====== DOCUMENT TEXT ======
Gartner, Inc. said advanced analytics is a top business priority, fueled by the need to make advanced analysis accessible to more users and broaden the insight into the business. Advanced analytics is the fastest-growing segment of the business intelligence (BI) and analytics software market and surpassed $1 billion in 2013.

"While advanced analytics have existed for over 20 years, big data has accelerated interest in the market and its position in the business," said Alexander Linden, Research Director at Gartner. "Rather than being the domain of a few select groups (for example, marketing, risk), many more business functions now have a legitimate interest in this capability to help foster better decision making and improved business outcomes."

IT and business leaders must expand their efforts to move their organizations from using only traditional BI that addresses descriptive analysis (what happened) to advanced analytics, which complements by answering "why", "what will happen" and "how we can address it".


Source: Gartner (October 2014)
======
» **INSTRUCTIONS**:
**A)** Extract everything from "IT and business" down to "Gartner (October 2014)" in the advanced analytics excerpt.
**B)** In one to three sentences, explain why the advanced analytics excerpt says organizations should move beyond using only traditional BI.
Base your answers solely on the advanced analytics excerpt.
====== EXCERPTED DATA ======
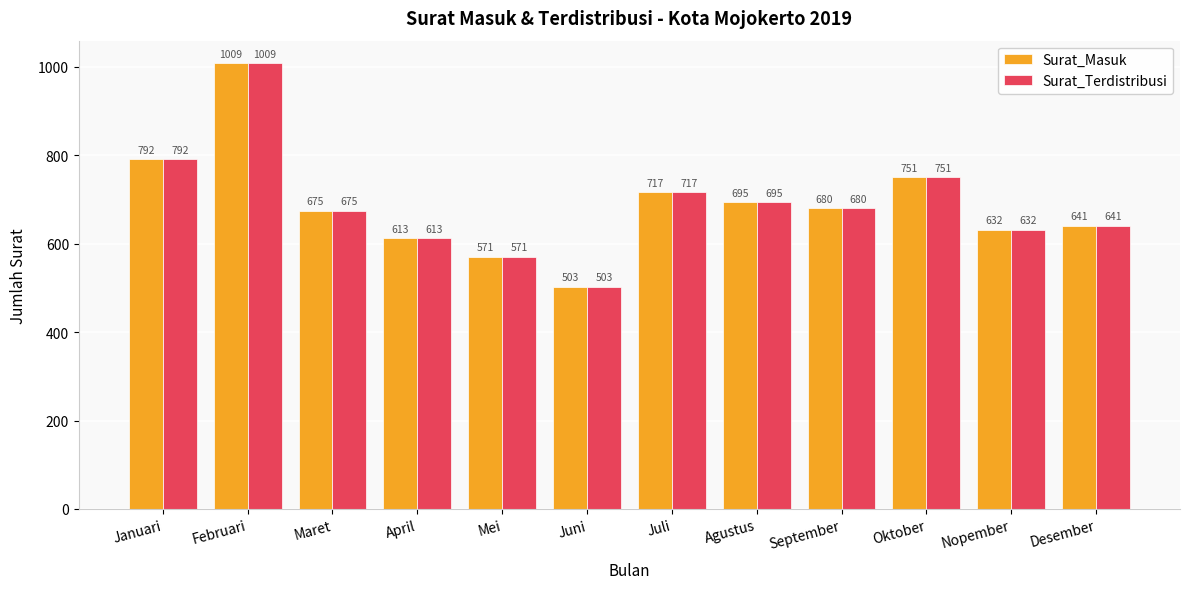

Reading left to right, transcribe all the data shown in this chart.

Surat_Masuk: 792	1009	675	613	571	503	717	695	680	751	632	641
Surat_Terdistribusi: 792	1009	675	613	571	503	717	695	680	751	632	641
======
====== EXCERPTED DATA ======
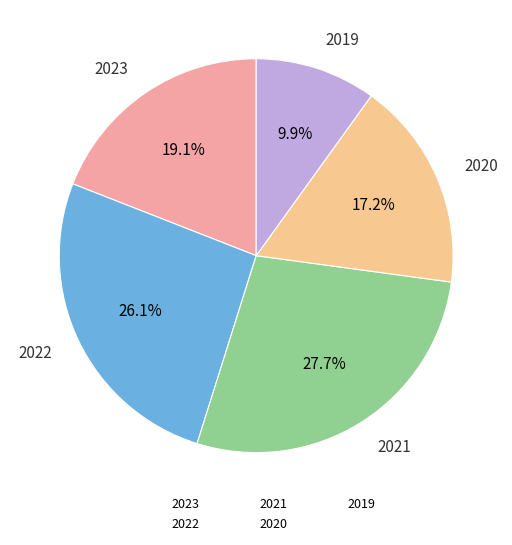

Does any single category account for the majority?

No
======
» **RESULTS BY TASK**:
**A)**
IT and business leaders must expand their efforts to move their organizations from using only traditional BI that addresses descriptive analysis (what happened) to advanced analytics, which complements by answering "why", "what will happen" and "how we can address it".


Source: Gartner (October 2014)

**B)** Traditional BI addresses only descriptive analysis, which tells what happened. Advanced analytics complements it by answering "why," "what will happen," and "how we can address it."